Luisa Orozco
I work as a Data Scientist at TNO-GDN (the geological survey of the Netherlands). I prototype and develop end-to-end solutions using data science and AI tools to solve challenges related to data management.
I have a scientific background in mechanics of granular materials.
In my free time I love to do sports and contribute to open-source projects.
Session
In the Netherlands, groundwater level time-series stored across partially overlapping databases need to be harmonised before they can be used in hydrogeological models for studying and predicting Dutch hydrology. Manual harmonisation does not scale: the search space contains millions of time-series, and a false match can propagate into model inputs. In this setting, missing a match is often less harmful than accepting the wrong one.

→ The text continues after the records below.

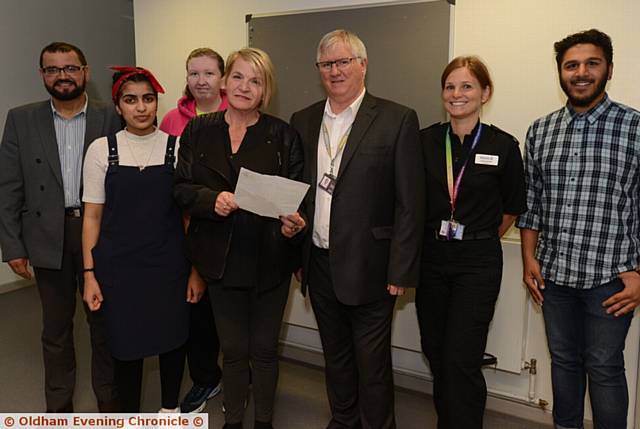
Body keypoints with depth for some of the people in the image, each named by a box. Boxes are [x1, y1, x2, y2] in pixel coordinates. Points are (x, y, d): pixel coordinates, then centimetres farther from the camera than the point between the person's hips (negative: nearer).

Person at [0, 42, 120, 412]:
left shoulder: (110, 118, -1)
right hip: (49, 238, 1)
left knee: (104, 322, 11)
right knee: (56, 328, 14)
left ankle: (109, 400, 29)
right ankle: (59, 406, 31)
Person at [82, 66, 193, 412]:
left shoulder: (177, 147, -2)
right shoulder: (101, 149, -1)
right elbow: (92, 215, 2)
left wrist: (197, 268, -1)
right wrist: (90, 273, -1)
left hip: (169, 265, 0)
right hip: (119, 266, 0)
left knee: (172, 338, 12)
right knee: (126, 343, 10)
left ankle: (170, 408, 38)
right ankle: (129, 415, 35)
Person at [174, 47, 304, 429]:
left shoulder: (283, 135, -3)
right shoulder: (198, 131, 3)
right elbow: (181, 187, 2)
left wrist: (293, 223, -24)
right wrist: (211, 199, -18)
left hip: (270, 259, -1)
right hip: (222, 258, 1)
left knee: (264, 348, 13)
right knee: (233, 349, 14)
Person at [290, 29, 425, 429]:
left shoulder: (398, 120, -8)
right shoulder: (303, 121, 7)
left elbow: (410, 204, -10)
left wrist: (400, 272, -12)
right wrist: (296, 255, 7)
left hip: (368, 268, -5)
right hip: (319, 264, 5)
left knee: (373, 364, 8)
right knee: (335, 356, 20)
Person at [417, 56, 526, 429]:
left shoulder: (503, 146, -5)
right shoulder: (425, 141, 1)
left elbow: (512, 208, 6)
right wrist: (436, 236, 8)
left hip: (477, 262, -3)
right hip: (431, 258, 3)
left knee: (461, 359, -4)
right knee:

That makes this a certainty-first matching problem rather than a task of retrieving the closest match. Spatial proximity is not sufficient in dense monitoring networks, and a single similarity score breaks down under common artifacts such as vertical shifts and gaps introduced or removed during quality control. More generic approaches, including spectral representations and learned embeddings, can also fail when they compress away details that remain critical in the time-series.
We compare complementary matching scores based on metadata fingerprinting, Dynamic Time Warping, and point-wise value comparison. We found that no method dominates across archetypes: each succeeds on some data pathologies and fails on others. We show how these failure modes can in turn be used to design a more reliable matching workflow.
Attendees working on time-series matching, record linkage, or other large-scale data harmonisation problems applied to real-world data shaped by natural variability, human error, and imperfect observation histories, will leave with a practical framework for deciding when to trust different matching scores and how to combine them into an interpretable, scalable workflow that favors certainty over forced decisions.